Réunis à Nouakchott, le ministre de la Transformation Numérique et le Directeur général d’EllaLink ont confirmé que les travaux de la station d’atterrissement du câble sous-marin international à Nouadhibou ont atteint près de 50 % d’exécution. Une mise en service est visée pour le premier trimestre 2027.
La station d’atterrissement du câble sous-marin international EllaLink à Nouadhibou affiche un taux de réalisation de 46 %, selon les conclusions d’une réunion de travail présidée par le ministre de la Transformation Numérique et de la Modernisation de l’Administration, Ahmed Salem Bede.
La rencontre s’est tenue en présence d’une délégation de haut niveau d’EllaLink conduite par son Directeur général, Philippe Dumont. Les deux parties ont évalué l’état d’avancement des travaux et salué les progrès enregistrés.
Selon les données présentées, des avancées significatives ont été réalisées au niveau des travaux marins, notamment la pose du câble sous l’océan, la construction de la chambre de plage – point stratégique d’entrée sur le territoire – ainsi que l’édification de la station d’atterrissement. Les travaux terrestres reliant la chambre de plage à la station progressent également de manière soutenue.
À l’issue de la réunion, les deux parties ont convenu de redoubler d’efforts afin d’achever l’ensemble du chantier avant la fin de l’année 2026. L’objectif est clair : permettre à la Mauritanie d’exploiter le nouveau câble dès le premier trimestre 2027.
Inauguré en 2021, EllaLink est un câble sous-marin à fibre optique reliant directement l’Europe, via Sines au Portugal, à l’Afrique australe en passant par l’Afrique de l’Ouest. Doté d’une capacité de 72 térabits par seconde (Tbps), il ambitionne de renforcer considérablement la connectivité internet sur le continent.
Pour la Mauritanie, l’arrivée d’EllaLink constitue un levier stratégique. Elle permettra d’augmenter la bande passante nationale, de réduire la dépendance aux câbles existants et d’améliorer la résilience des infrastructures numériques. À terme, l’impact attendu concerne aussi bien les services publics numériques que l’éducation, la santé, les télécommunications et l’écosystème entrepreneurial.
Nouadhibou, capitale économique et port stratégique, pourrait ainsi se positionner comme un hub télécom régional, attirant potentiellement des investissements dans les data centers et les services numériques à forte valeur ajoutée.
Ce projet s’inscrit pleinement dans la stratégie nationale de transformation numérique engagée par le gouvernement, avec l’ambition de faire du digital un moteur de croissance, de modernisation administrative et d’attractivité économique.

Données fournies:

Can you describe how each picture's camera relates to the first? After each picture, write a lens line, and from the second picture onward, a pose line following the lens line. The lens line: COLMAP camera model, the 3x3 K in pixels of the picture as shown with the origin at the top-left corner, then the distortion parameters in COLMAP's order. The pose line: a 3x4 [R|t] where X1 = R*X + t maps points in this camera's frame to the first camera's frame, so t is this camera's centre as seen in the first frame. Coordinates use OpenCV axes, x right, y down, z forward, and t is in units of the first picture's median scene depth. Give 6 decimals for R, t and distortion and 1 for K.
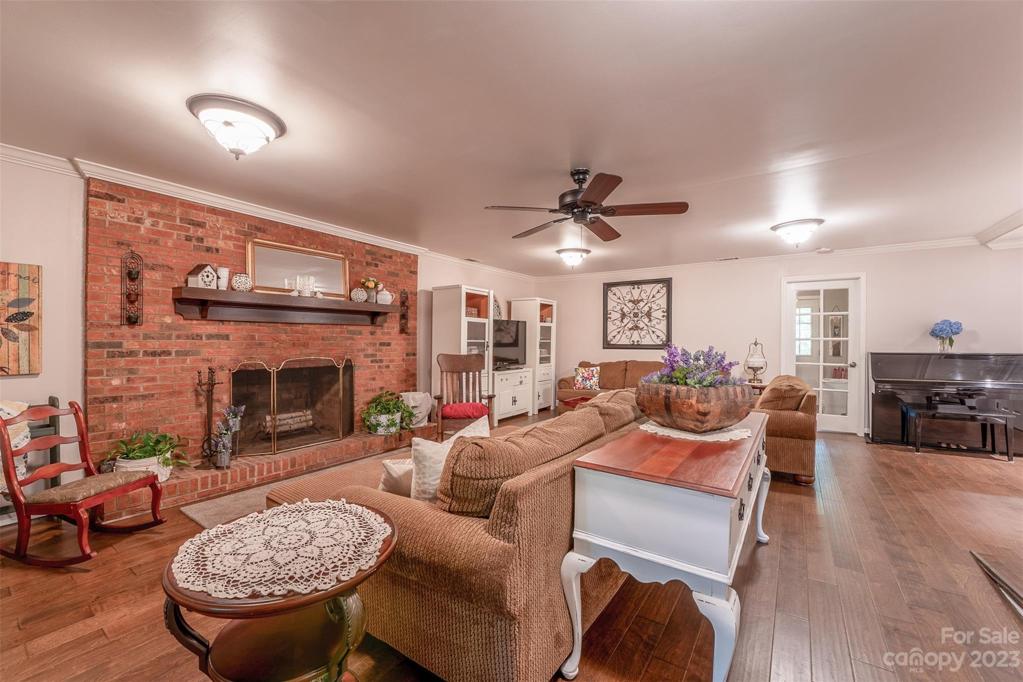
lens RADIAL K [[413.7, 0, 505.6], [0, 413.7, 343.5], [0, 0, 1]] dist [-0.023966, 0.001627]
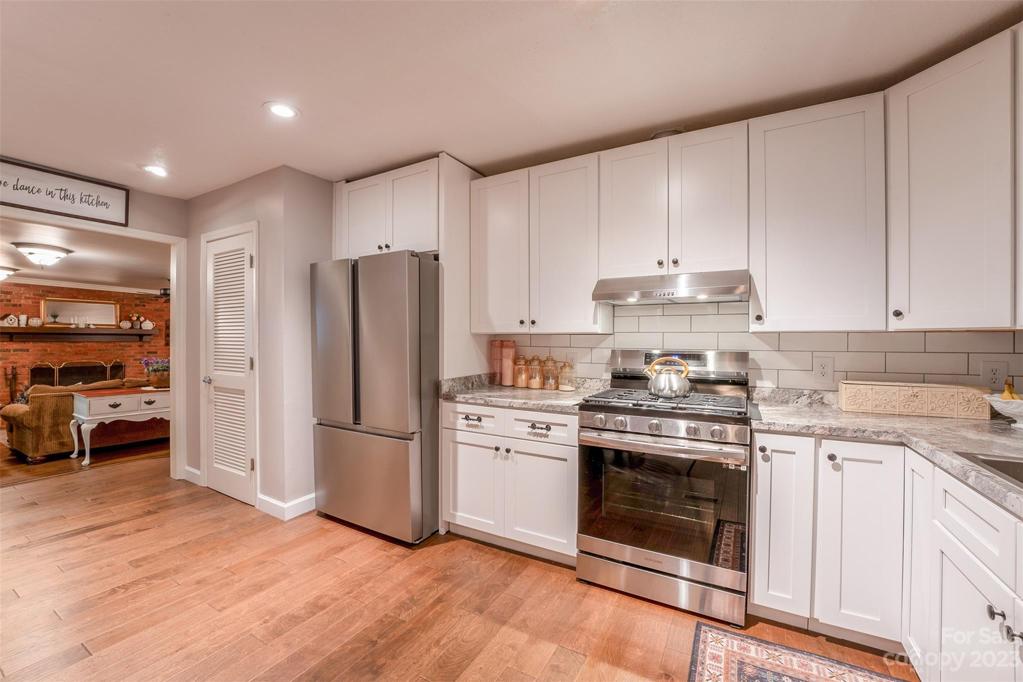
lens RADIAL K [[413.7, 0, 511.0], [0, 413.7, 341.2], [0, 0, 1]] dist [-0.023966, 0.001627]
pose [[0.995480, 0.000870, 0.094971, 1.065755], [-0.000375, 0.999986, -0.005229, -0.038756], [-0.094975, 0.005170, 0.995466, -0.822421]]
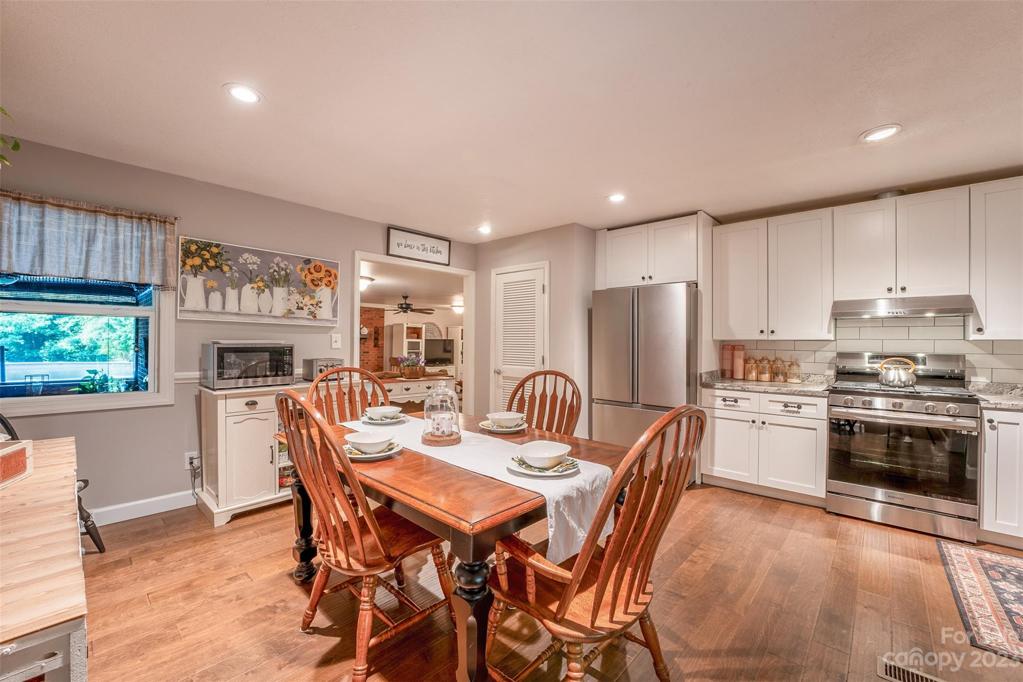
lens RADIAL K [[413.7, 0, 511.6], [0, 413.7, 342.2], [0, 0, 1]] dist [-0.023966, 0.001627]
pose [[0.992423, 0.005269, -0.122758, 0.760940], [-0.006503, 0.999932, -0.009657, -0.037664], [0.122699, 0.010382, 0.992390, -1.081140]]
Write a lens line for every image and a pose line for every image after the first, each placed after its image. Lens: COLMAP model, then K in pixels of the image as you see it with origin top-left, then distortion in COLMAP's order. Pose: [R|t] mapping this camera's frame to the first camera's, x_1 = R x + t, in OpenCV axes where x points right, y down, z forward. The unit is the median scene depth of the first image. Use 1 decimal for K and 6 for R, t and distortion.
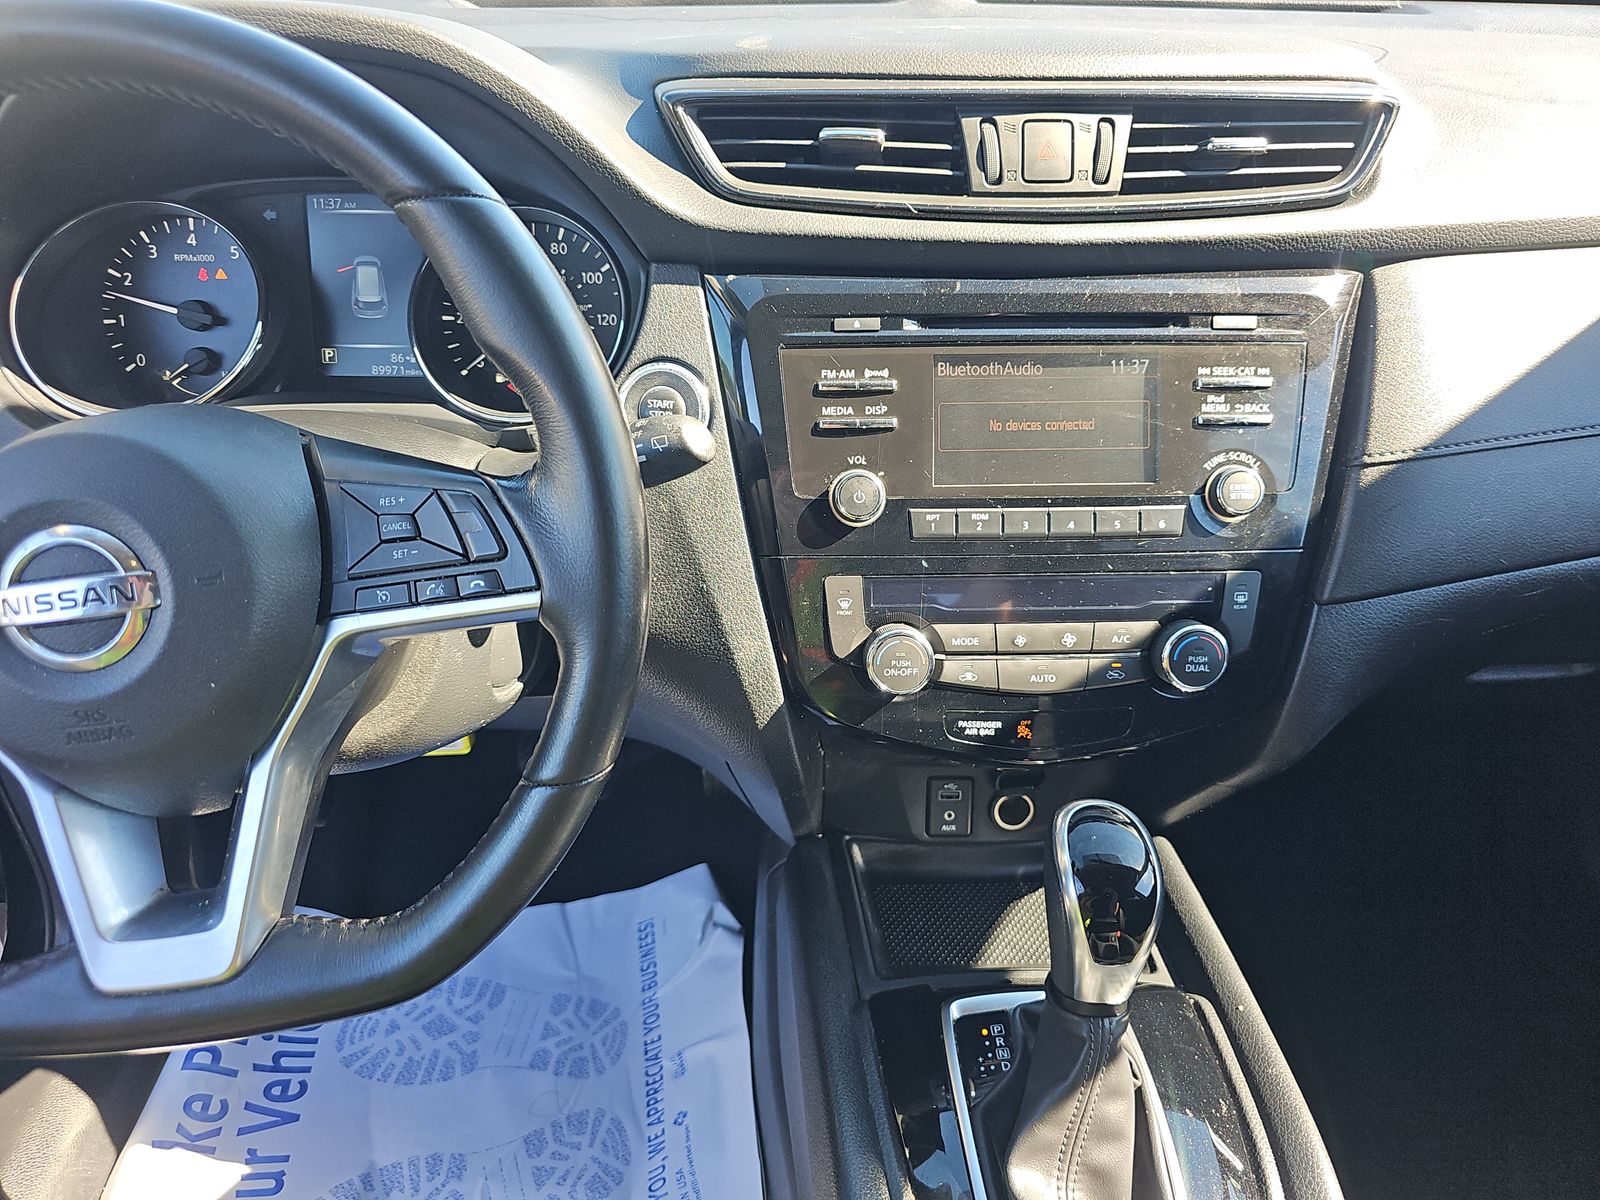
lens RADIAL K [[1169.9, 0, 800.0], [0, 1169.9, 600.0], [0, 0, 1]] dist [0.081433, 0.000860]
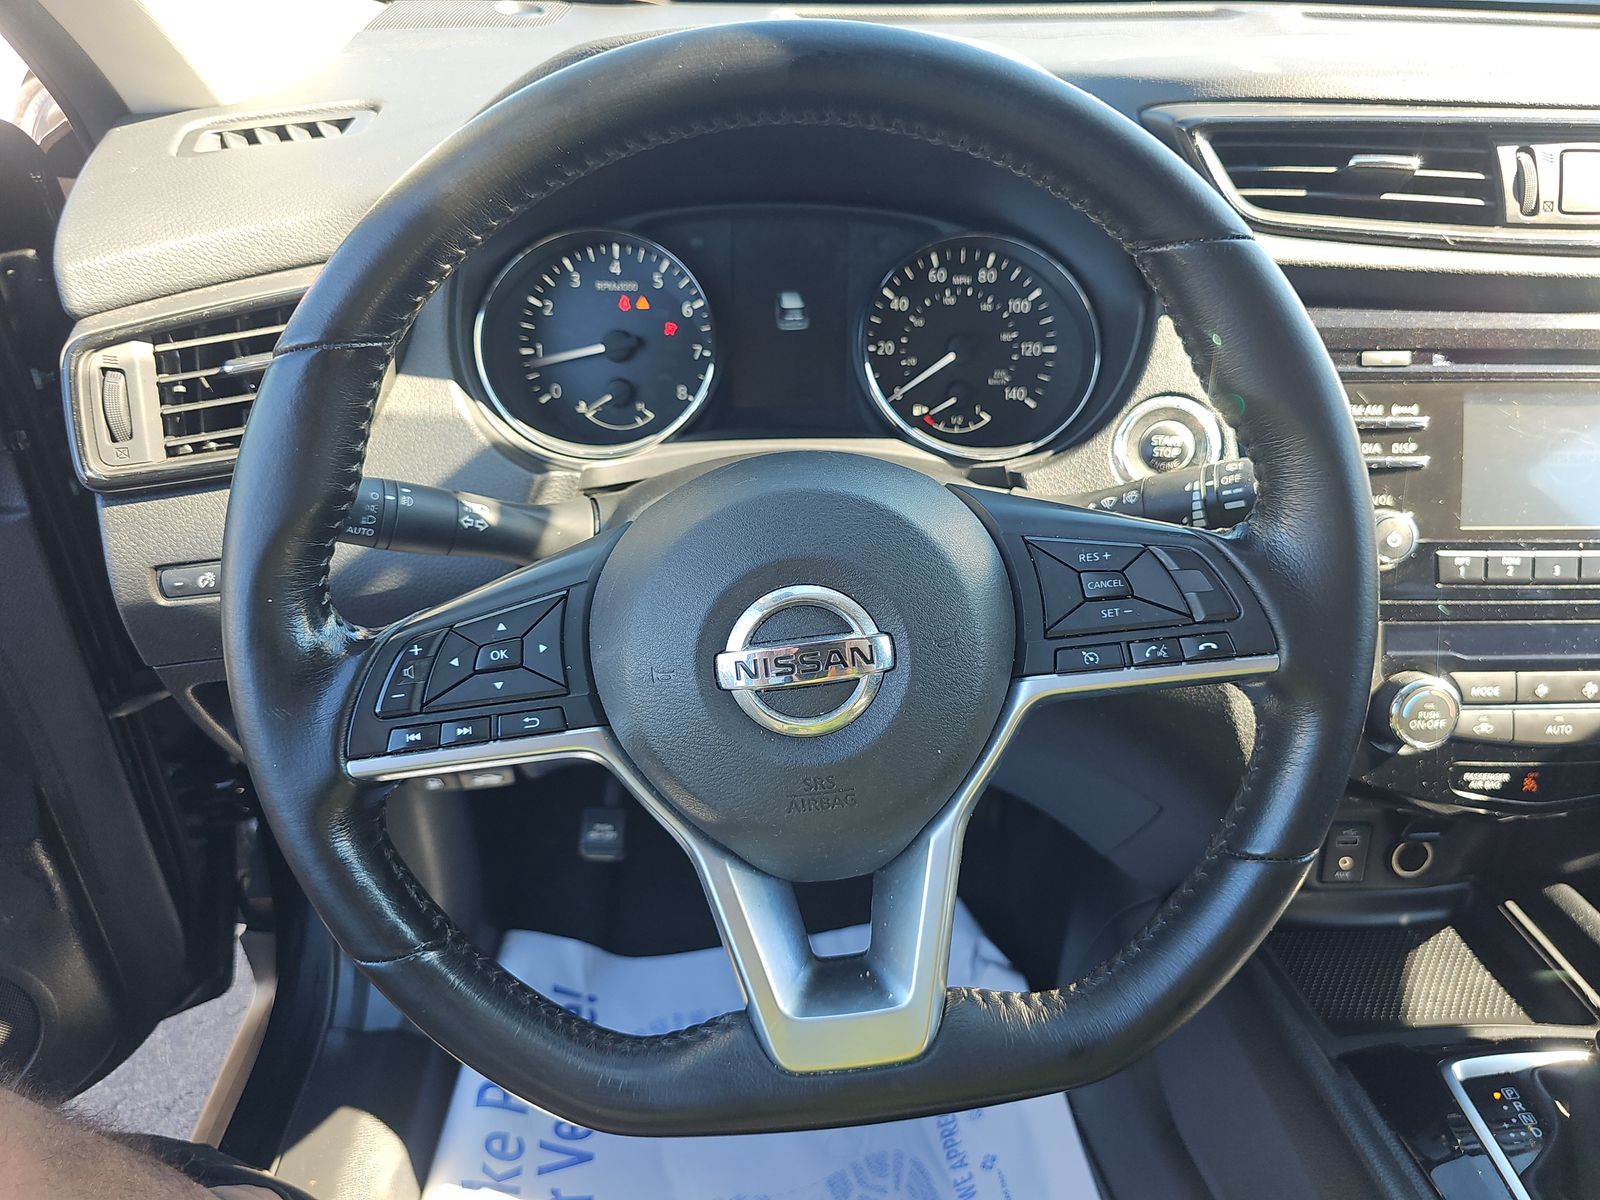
lens RADIAL K [[1160.9, 0, 800.0], [0, 1160.9, 600.0], [0, 0, 1]] dist [0.080520, -0.062898]
pose [[0.999500, 0.005322, 0.031154, -0.447721], [-0.005218, 0.999981, -0.003390, -0.032527], [-0.031172, 0.003226, 0.999509, 0.056401]]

Consigne: Réécrivez le texte sur la station EllaLink de Nouadhibou, de « Selon les données » à « de manière soutenue. », en substituant « notables » à « significatives ».

Corrigé:
Selon les données présentées, des avancées notables ont été réalisées au niveau des travaux marins, notamment la pose du câble sous l’océan, la construction de la chambre de plage – point stratégique d’entrée sur le territoire – ainsi que l’édification de la station d’atterrissement. Les travaux terrestres reliant la chambre de plage à la station progressent également de manière soutenue.